[Opening RECORD EXCERPTS section]

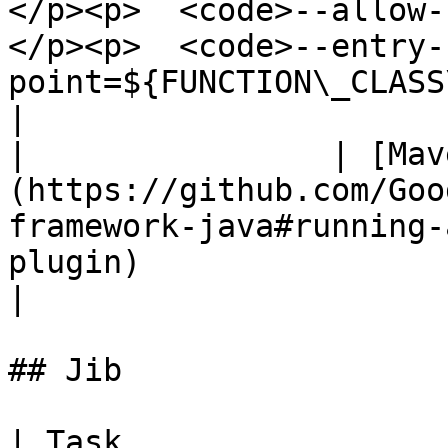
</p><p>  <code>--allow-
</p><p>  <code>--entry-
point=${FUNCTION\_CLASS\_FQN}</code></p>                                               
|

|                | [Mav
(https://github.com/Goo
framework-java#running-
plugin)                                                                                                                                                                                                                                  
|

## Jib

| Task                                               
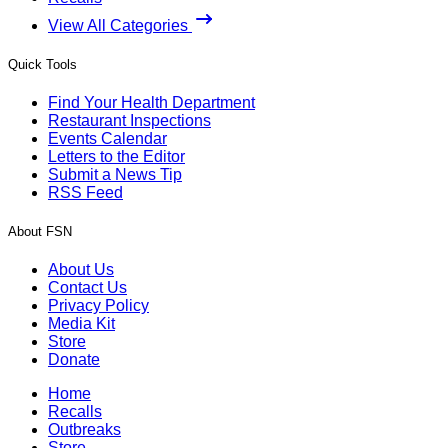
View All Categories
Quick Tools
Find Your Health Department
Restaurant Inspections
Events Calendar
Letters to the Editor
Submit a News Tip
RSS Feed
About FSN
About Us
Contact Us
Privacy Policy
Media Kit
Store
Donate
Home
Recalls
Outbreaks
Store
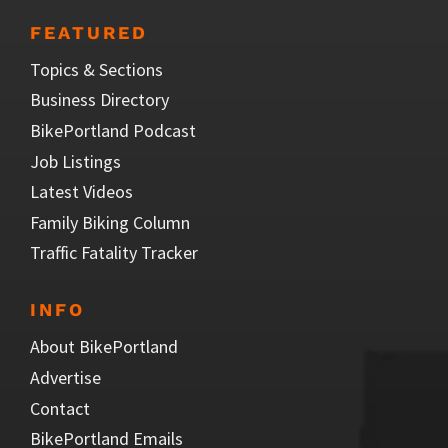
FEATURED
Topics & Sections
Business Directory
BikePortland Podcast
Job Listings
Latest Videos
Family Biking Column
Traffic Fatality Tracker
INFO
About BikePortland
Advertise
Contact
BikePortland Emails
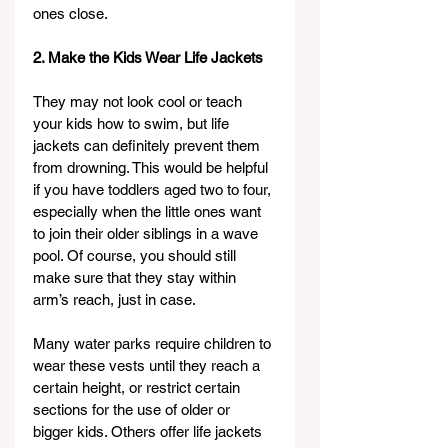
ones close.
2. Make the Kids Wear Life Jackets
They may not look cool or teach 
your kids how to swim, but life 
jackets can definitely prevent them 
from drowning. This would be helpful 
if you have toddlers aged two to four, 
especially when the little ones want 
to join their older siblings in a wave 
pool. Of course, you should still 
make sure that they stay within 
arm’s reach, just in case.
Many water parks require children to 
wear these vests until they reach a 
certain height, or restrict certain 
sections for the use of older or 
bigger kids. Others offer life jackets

[Closing RECORD EXCERPTS section]
[Opening RECORD EXCERPTS section]

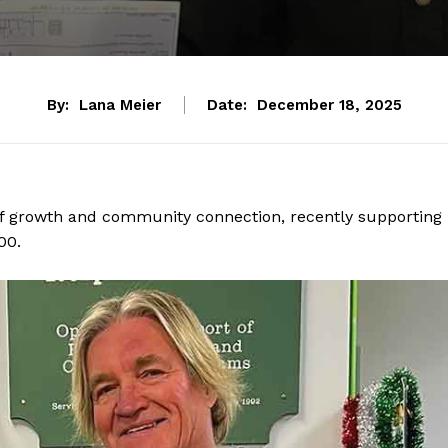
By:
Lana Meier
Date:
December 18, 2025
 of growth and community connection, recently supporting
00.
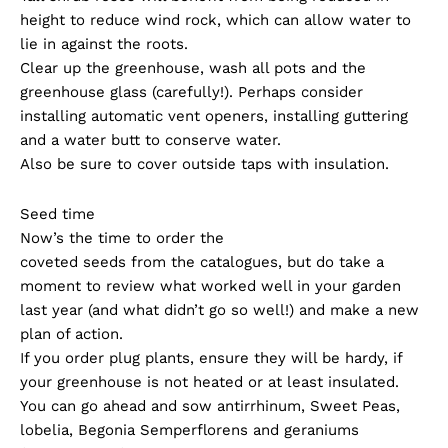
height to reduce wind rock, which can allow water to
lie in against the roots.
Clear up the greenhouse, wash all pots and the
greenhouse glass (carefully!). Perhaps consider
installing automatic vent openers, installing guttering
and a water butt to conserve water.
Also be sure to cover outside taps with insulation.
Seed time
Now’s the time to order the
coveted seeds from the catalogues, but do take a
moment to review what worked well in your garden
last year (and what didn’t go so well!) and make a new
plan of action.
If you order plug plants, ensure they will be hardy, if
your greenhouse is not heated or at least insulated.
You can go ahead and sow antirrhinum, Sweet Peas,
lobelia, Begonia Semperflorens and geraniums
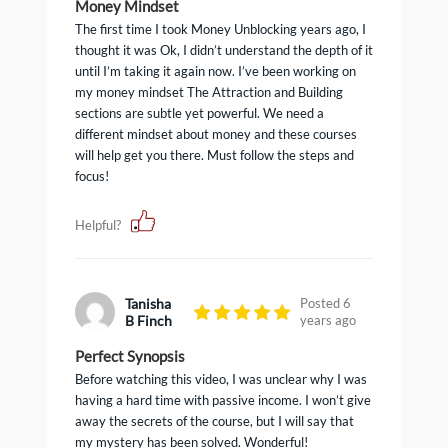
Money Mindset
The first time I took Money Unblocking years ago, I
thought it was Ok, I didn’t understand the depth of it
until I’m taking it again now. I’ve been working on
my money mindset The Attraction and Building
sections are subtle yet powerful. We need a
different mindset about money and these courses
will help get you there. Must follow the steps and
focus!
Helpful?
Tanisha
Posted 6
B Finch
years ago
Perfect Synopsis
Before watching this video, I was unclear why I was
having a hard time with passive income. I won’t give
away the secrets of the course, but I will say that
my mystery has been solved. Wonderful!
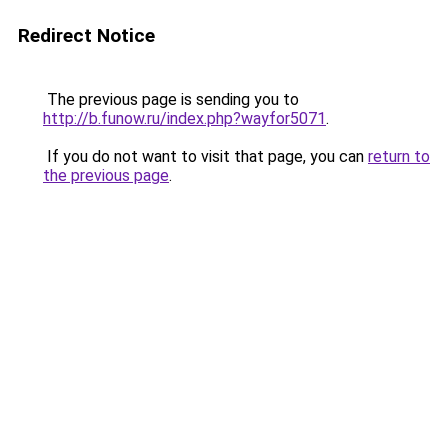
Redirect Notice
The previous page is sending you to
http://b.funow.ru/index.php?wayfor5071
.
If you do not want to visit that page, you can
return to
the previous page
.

[Closing RECORD EXCERPTS section]
[Opening RECORD EXCERPTS section]

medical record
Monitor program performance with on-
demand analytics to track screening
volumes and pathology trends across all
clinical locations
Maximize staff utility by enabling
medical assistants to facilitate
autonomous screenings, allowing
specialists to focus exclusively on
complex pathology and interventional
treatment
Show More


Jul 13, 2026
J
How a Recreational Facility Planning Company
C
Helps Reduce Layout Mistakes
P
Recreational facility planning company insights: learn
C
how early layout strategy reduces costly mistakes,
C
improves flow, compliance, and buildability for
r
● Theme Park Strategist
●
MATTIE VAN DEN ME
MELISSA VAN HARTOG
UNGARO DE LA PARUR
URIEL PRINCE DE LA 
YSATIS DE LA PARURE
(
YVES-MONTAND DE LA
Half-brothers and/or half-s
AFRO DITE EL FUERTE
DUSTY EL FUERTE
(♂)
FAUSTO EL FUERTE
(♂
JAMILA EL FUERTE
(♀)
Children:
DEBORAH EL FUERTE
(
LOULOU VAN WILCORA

[Closing RECORD EXCERPTS section]

TASK STATEMENT: Could you reproduce the lines of the stored data verbatim, starting at the line containing "ones close." and ending at the line containing "bigger kids. Others offer life jackets"?

RESPONSE TO THE EXERCISE:
ones close.
2. Make the Kids Wear Life Jackets
They may not look cool or teach 
your kids how to swim, but life 
jackets can definitely prevent them 
from drowning. This would be helpful 
if you have toddlers aged two to four, 
especially when the little ones want 
to join their older siblings in a wave 
pool. Of course, you should still 
make sure that they stay within 
arm’s reach, just in case.
Many water parks require children to 
wear these vests until they reach a 
certain height, or restrict certain 
sections for the use of older or 
bigger kids. Others offer life jackets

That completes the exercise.